Many leaders of big organizations, I think, don't believe that change is possible. But if you look at history, things do change, and if your business is static, you're likely to have issues.
If we were motivated by money, we would have sold the company a long time ago and ended up on a beach.
I have always believed that technology should do the hard work - discovery, organization, communication - so users can do what makes them happiest: living and loving, not messing with annoying computers! That means making our products work together seamlessly.
Invention is not enough. Tesla invented the electric power we use, but he struggled to get it out to people. You have to combine both things: invention and innovation focus, plus the company that can commercialize things and get them to people.
You know what it's like to wake up in the middle of the night with a vivid dream? And you know that if you don't have a pencil and pad by the bed, it will be completely gone by the next morning. Sometimes it's important to wake up and stop dreaming. When a really great dream shows up, grab it.
My job as a leader is to make sure everybody in the company has great opportunities, and that they feel they're having a meaningful impact and are contributing to the good of society. As a world, we're doing a better job of that. My goal is for Google to lead, not follow that.
We want to build technology that everybody loves using, and that affects everyone. We want to create beautiful, intuitive services and technologies that are so incredibly useful that people use them twice a day. Like they use a toothbrush. There aren't that many things people use twice a day.
We're at maybe 1% of what is possible. Despite the faster change, we're still moving slow relative to the opportunities we have. I think a lot of that is because of the negativity... Every story I read is Google vs someone else. That's boring. We should be focusing on building the things that don't exist.

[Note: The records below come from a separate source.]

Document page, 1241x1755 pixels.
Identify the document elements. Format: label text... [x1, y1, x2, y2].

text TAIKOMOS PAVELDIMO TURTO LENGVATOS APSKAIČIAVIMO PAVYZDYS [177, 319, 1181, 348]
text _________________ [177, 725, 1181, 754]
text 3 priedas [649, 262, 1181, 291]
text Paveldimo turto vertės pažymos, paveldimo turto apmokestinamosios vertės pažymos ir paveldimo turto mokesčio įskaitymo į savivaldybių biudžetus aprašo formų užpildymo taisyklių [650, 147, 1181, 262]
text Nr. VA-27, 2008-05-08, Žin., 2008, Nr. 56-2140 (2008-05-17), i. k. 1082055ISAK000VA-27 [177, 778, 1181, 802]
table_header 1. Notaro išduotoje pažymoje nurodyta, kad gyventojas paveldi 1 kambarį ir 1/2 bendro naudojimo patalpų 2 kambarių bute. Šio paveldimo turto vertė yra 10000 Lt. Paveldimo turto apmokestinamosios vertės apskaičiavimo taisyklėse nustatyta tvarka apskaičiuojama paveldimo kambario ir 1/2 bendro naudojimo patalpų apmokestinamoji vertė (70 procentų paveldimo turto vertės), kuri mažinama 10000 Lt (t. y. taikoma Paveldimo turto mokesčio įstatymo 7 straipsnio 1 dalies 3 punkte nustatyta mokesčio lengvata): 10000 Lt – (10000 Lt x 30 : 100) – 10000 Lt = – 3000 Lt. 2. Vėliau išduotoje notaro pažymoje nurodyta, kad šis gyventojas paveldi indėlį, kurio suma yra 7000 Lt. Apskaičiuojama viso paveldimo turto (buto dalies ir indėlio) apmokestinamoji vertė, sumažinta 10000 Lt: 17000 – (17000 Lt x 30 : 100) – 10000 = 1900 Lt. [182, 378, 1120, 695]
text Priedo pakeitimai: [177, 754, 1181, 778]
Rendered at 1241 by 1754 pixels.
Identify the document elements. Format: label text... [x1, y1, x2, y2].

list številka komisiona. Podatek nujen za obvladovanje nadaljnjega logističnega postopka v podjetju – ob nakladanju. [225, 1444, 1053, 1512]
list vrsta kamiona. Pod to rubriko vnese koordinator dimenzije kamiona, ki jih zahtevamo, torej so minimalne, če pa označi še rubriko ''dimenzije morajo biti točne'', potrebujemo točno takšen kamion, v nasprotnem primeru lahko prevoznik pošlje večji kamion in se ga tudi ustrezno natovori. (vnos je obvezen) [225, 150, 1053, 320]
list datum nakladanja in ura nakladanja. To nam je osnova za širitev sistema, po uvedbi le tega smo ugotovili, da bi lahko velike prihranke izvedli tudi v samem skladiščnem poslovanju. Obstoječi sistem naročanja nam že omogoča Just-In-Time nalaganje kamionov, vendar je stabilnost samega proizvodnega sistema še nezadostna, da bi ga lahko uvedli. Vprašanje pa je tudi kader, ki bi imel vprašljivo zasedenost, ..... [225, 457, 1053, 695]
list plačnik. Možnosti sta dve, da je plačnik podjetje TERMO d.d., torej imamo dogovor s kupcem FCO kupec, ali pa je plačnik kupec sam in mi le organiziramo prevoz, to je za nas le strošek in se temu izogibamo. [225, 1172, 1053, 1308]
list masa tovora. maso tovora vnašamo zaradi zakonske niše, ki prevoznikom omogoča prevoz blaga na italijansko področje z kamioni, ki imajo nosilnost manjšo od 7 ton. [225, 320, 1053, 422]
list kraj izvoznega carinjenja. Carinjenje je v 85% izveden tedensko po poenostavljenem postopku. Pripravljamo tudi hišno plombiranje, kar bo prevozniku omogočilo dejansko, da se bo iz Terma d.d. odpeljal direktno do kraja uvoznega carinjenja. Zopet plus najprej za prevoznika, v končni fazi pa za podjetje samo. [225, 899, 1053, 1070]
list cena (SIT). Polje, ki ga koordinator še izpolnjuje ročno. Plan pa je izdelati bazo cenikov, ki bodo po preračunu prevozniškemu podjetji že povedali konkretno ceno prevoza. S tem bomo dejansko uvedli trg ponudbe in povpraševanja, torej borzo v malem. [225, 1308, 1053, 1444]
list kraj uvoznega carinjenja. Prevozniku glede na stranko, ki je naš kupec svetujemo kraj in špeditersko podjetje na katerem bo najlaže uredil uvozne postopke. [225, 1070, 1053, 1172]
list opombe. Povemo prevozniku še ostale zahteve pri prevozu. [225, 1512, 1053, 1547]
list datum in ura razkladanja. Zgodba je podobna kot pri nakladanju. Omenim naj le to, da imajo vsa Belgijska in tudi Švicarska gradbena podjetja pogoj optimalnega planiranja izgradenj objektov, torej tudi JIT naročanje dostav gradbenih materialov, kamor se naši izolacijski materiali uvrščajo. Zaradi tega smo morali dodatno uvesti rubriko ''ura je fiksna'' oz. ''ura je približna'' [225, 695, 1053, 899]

I like going to Burning Man, for example. An environment where people can try new things. I think as technologists we should have some safe places where we can try out new things and figure out the effect on society. What's the effect on people, without having to deploy it to the whole world.
If you ask an economist what's driven economic growth, it's been major advances in things that mattered - the mechanization of farming, mass manufacturing, things like that. The problem is, our society is not organized around doing that.
I think it is often easier to make progress on mega-ambitious dreams. Since no one else is crazy enough to do it, you have little competition. In fact, there are so few people this crazy that I feel like I know them all by first name.
My grandfather was an autoworker, and I have a weapon he manufactured to protect himself from the company that he would carry to work. It's a big iron pipe with a hunk of lead on the head. I think about how far we've come as companies from those days, where workers had to protect themselves from the company.
If you say you want to automate cars and save people's lives, the skills you need for that aren't taught in any particular discipline. I know - I was interested in working on automating cars when I was a Ph.D. student in 1995.
We can't have democracy if we're having to protect you and our users from the government over stuff we've never had a conversation about. We need to know what the parameters are, what kind of surveillance the government is going to do, and how and why.